Fig 2: Structural similarity between the human HSD17B14 protein and bacterial L-fucose dehydrogenase. Ribbon representations of (A) human HSD17B14 (PDB: 5hs6), (B) Burkholderia multivorans L-fucose dehydrogenase (PDB: 4gvx), and (C) the superposition of both enzyme structures, highlighting a clearly similar fold architecture (a root mean square deviation of 2.43 Å). A, HSD17B14 is shown in complex with NAD (black sticks) and estrone (red sticks), whereas (B) L-fucose dehydrogenase is illustrated with bound NADP (magenta sticks) and L-fucose (cyan sticks). C, the estrone structure is omitted in the superposition for simplifying. D, close-up of the active sites of HSD17B14 and L-fucose dehydrogenase. Dinucleotide coenzymes superimpose very well, with a clear exception for the 2′-phosphate of NADP that is absent in NAD. In bacterial L-fucose dehydrogenase, the His40 residue plausibly facilitates the preferential biding of NADP over NAD, while the Asp42 residue present in HSD17B14 determines the enzyme preference for NAD. The catalytic triads consisting of Ser 140/141, Tyr153/154, and Lys 157/158 are also shown. All models were prepared using UCSF ChimeraX (46).
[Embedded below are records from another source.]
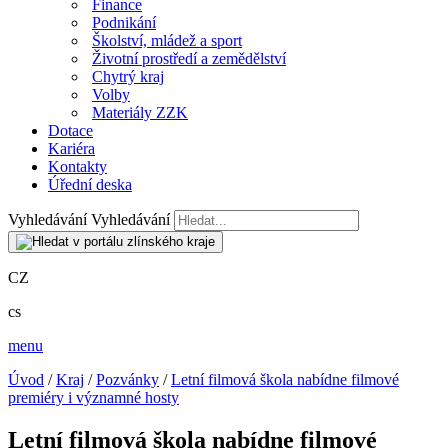
Finance
Podnikání
Školství, mládež a sport
Životní prostředí a zemědělství
Chytrý kraj
Volby
Materiály ZZK
Dotace
Kariéra
Kontakty
Úřední deska
Vyhledávání
Vyhledávání
CZ
cs
menu
Úvod
/
Kraj
/
Pozvánky
/
Letní filmová škola nabídne filmové
premiéry i významné hosty
Letní filmová škola nabídne filmové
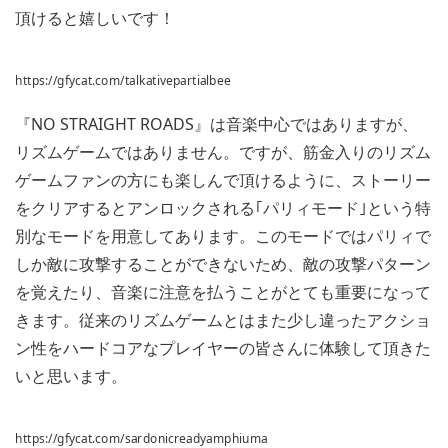
頂けると嬉しいです！
https://gfycat.com/talkativepartialbee
『NO STRAIGHT ROADS』は音楽中心ではありますが、
リズムゲームではありません。ですが、筋金入りのリズム
ゲームファンの方にも楽しんで頂けるように、ストーリー
をクリアするとアンロックされる｢パリィモード｣という特
別なモードを用意してあります。このモードではパリィで
しか敵に攻撃することができないため、敵の攻撃パターン
を覚えたり、音楽に注意を払うことがとても重要になって
きます。従来のリズムゲームとはまた少し違ったアクショ
ン性をハードコアなプレイヤーの皆さんに体験して頂きた
いと思います。
https://gfycat.com/sardonicreadyamphiuma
Fig 3: Q-TOF fragmentation spectra of L-fuconate and the product formed by human HSD17B14 protein. The homogenous recombinant human enzyme was incubated for 10 min with 2 mM L-fucose and 0.75 mM NAD+, and the progress of the reaction was followed spectrophotometrically at λ = 340 nm. The reaction mixture was then deproteinized by adding methanol and acetonitrile (1:1:1), chromatographed on an anion exchange Dionex IonPac AS11HC column, and analyzed by tandem mass spectrometry. Mass spectra, covering the mass range m/z 50 to 300, (A) of commercial L-fuconate and (B) the product biocatalyzed by human HSD17B14 enzyme were acquired. The structure of L-fuconic acid and the assignments of some of its fragment ions are also shown.
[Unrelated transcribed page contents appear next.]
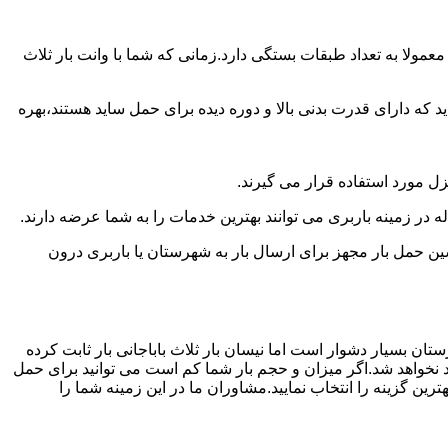
مولا به تعداد طبقات بستگی دارد.زمانی که شما با وانت بار ثلاث
 دارای قدرت بدنی بالا و دوره دیده برای حمل ساید هستند،بهره
نزل مورد استفاده قرار می گیرند.
له در زمینه باربری می توانند بهترین خدمات را به شما عرضه دارند.
 حمل بار مجهز برای ارسال بار به شهرستان یا باربری درون
تان بسیار دشوار است اما نیسان بار ثلاث باباجانی بار ثابت کرده
د نخواهد شد.اگر میزان و حجم بار شما کم است می توانید برای حمل
ین گزینه را انتخاب نمایید.مشاوران ما در این زمینه شما را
Fig 4: Test of the enzymatic activity of the purified recombinant WT (rbHSD17B14) and mutated (Y154F) rabbit HSD17B14. The enzyme activity was followed spectrophotometrically by measuring the conversion of NAD+ into NADH (λ = 340 nm). The reaction was performed with 1.1 μg of Y157F protein as described in the "Experimental procedures" section. The addition of 1.1 μg of WT rbHSD17B14 initiated L-fucose oxidation, concomitant with the reduction of NAD+ to NADH, as evidenced by the change in absorbance at 340 nm. The figure shows the results of a single representative assay. Human HSD17B14 showed similar enzymatic activity, while rat enzyme was less active. The results for human and rat enzymes as well as control reactions carried out in the absence of L-fucose are shown in Fig. S1.
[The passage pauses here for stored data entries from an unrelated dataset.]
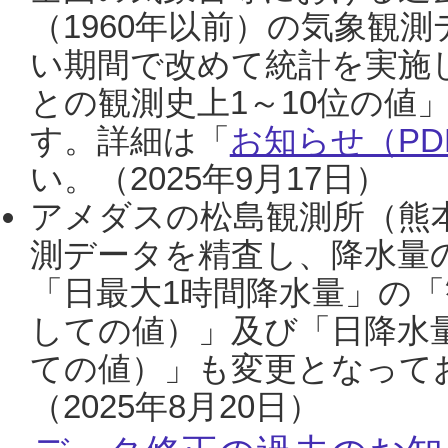
（1960年以前）の気象観
い期間で改めて統計を実施
との観測史上1～10位の値
す。詳細は「
お知らせ（PDF
い。（2025年9月17日）
アメダスの松島観測所（熊本
測データを精査し、降水量
「日最大1時間降水量」の「
しての値）」及び「日降水
ての値）」も変更となって
（2025年8月20日）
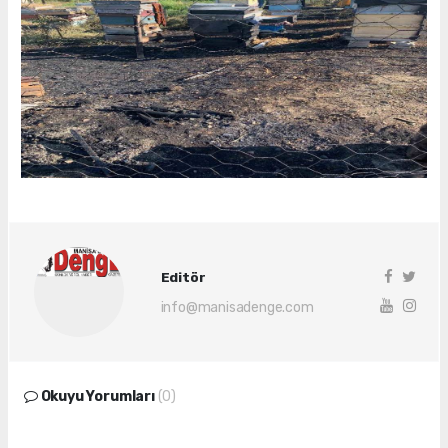
Editör
info@manisadenge.com
Okuyu Yorumları
(0)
Fig 5: SDS-PAGE and Western blot analysis of recombinant rabbit HSD17B14 purification. Lysate of HEK-293T cells overexpressing the recombinant enzyme (LOAD) was applied to the HisTrap Crude column, and flow-through (FT) was collected. The column was washed with a buffer without imidazole (Wash). Retained proteins were eluted by applying the buffer with indicated concentrations of imidazole. To remove imidazole, 150-mM and 300-mM fractions were subjected to dialysis. Prior to the dialysis, fractions were supplemented with BSA (1 mg/ml) to improve the stability of purified enzyme. The purification process was analyzed by SDS-PAGE (A), whereas the presence of recombinant rbHSD17B14 protein was verified by Western blot analysis (B) using an antibody against the His6 tag. Analogous results were obtained for human and rat enzymes. Note that the 65 kDa band visible on Western blot likely corresponds to a dimer of the recombinant enzyme, suggesting incomplete denaturation during sample preparation. In dialyzed enzyme preparations, this band disappears, possibly due to the masking effect of BSA. The purity of both recombinant proteins was above 95%. M, prestained protein ladder.